■ [大事なこと]まし

ネットサーフィンをしていたら『私たちのやり方で何でも効果があります。どんな課題でも解決できます。といった類の言説に、真に優れたものはない。こうした場面や課題には絶大な効果を発揮しますが、この場面には適していません、と言われるほうがよほど信用できる。』とありました。全く同感です。
いくつかの書籍に書いてあることを再度書きます。
多くの人から、『学び合い』のデメリットは何ですか?と聞かれます。困ったことに、それが無いのです。もちろん、『学び合い』はパーフェクトではありません。しかし、相対的には現状よりはあらゆる面で「まし」です。

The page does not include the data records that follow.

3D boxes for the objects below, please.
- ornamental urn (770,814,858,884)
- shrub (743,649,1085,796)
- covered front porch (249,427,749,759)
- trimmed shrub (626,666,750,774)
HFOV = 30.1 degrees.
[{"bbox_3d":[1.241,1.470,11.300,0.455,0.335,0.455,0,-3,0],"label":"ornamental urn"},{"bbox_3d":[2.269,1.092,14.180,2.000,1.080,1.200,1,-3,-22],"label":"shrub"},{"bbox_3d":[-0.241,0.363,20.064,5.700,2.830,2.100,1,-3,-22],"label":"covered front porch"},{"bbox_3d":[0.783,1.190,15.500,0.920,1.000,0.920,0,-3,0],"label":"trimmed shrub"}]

理由は簡単です。現状の教師が社会から期待されていることを実現するには一人では不可能です。だから、一人で背負うのではなく、クラスのみんなで背負おうという『学び合い』の方が「まし」なのです。『学び合い』で問題が生じるように見えるよう場合があります。しかし、冷静に考えてください。おそらく、成績が前より悪くなると言うことはないと思います。人間関係が悪くなったように見えたとしても、それはクラスの現状が見えやすくなっただけのことです。悪くはなりません。まがい物ではなく、本当に『学び合い』をやれば、少なくとも「まし」になることは自信を持って断言します。
しかし、何かを売り込むとき、全てに優れていると言うよりも「ここは駄目ですが、ここは優れています」とセールする方がやりやすいのは明白です。ですので、十年弱、一生懸命に考えました。おそらく三つあります。
第1 なんとなく出来ない
第一は、「なんとなく」授業が出来なくなる点です。例えば国語の先生に、「今日の授業の目的は何ですか?」と聞くと、「深い読み」とおっしゃる方がいます。そこで、「深い読みが出来るようになったのか、否かを何で判断されるのですか?」と聞くと、言葉に詰まります。そして、それを評価するのは難しいと言われます。
授業には目標があり、その目標を達成するために評価があります。つまり、「目標=授業=評価」なのです。従って、評価が難しい・出来ないということは、目標が曖昧であるか、目標がないということです。ということは授業ではないということなのです。
そんな状態でも、なんとなく授業らしき事は出来ます。例えば、国語の授業の場合、「丸読み(もしくはパラグラフ読み」、「新出漢字の確認」、「段落分け」、「段落の要約」・・・という一定の作業をやらせれば、何を目的にしているかを考えずに授業らしき者が出来ます。しかし、『学び合い』ではそれは出来ません。
『学び合い』では、授業の最初に子どもたちに目標を言葉で言わなければなりません。それも子どもたちが何をすべきかハッキリ分かるようにです。
●第二 闇を見る
第二は、クラスの闇を見なければならない点です。従来の授業では、子どもは静かにイスに座っています。その状態では自分のクラスには問題がないように見えます。ところが、『学び合い』では子どもが自由に動き、話すのです。その結果、自分のクラスにイジメがあったり、寂しい子どもがいたりする場合、それがハッキリ見えてしまうのです。これを一校時じっと見続けるのは教師にとって相当辛い。それが毎時間続くのです。
しかし、その闇は『学び合い』によって生じたのではありません。もともとあった闇が見えやすくなっただけのことです。その子は『学び合い』を始める前も、始めた後も苦しんでいます。仮に『学び合い』をやめても苦しみが続きます。『学び合い』をやめて楽になるのは子どもではなく、教師なのです。
●第3 説明責任
第三に、自分のやっていることを説明しなくてはならない点です。授業スタイルがガラッと変わります。保護者に対しては今までの説明は効きません。保護者が納得する説明は「結果」なのです。
例えば、横並びのことをそこそこすれば、ある子どもが不登校になっても「その子が悪い」、「保護者が悪い」と言い抜けられます。しかし、横並びでないならば、起こったことに対してちゃんと説明をしなければならなくなります。
●本来の教師の職能
以上が『学び合い』のデメリットです。しかし、三つとも、本来、教師がやるべきことではないでしょうか?
教師であれば、今の授業は何を達成すべきであることを理解すべきです。また、クラスの闇が見えるからこそ、次の一手が見えるのです。教師が見つけなければ、その闇の中で苦しみ続ける子どもがいます。そして、自ら何を求め、何をしているかを人に説明する覚悟を持つべきだと思います。
しかし、現状ではそれをしなくても生きていけるならば、それを避けたい気持ちは当然です。そして、それを乗り越える覚悟は大変だと思います。『学び合い』を実践するのに一番難しい(いや、唯一難しい)のは、一歩前に足を踏み出すことです。
しかし、その一歩を踏み出すことが、いま、これからの教師にとってもっとも必要な職能になるでしょう。これからの教師の職能は、ここで挙げた3つのポイントを押さえた上での、『学び合い』授業ができるようになるということになっていくでしょう。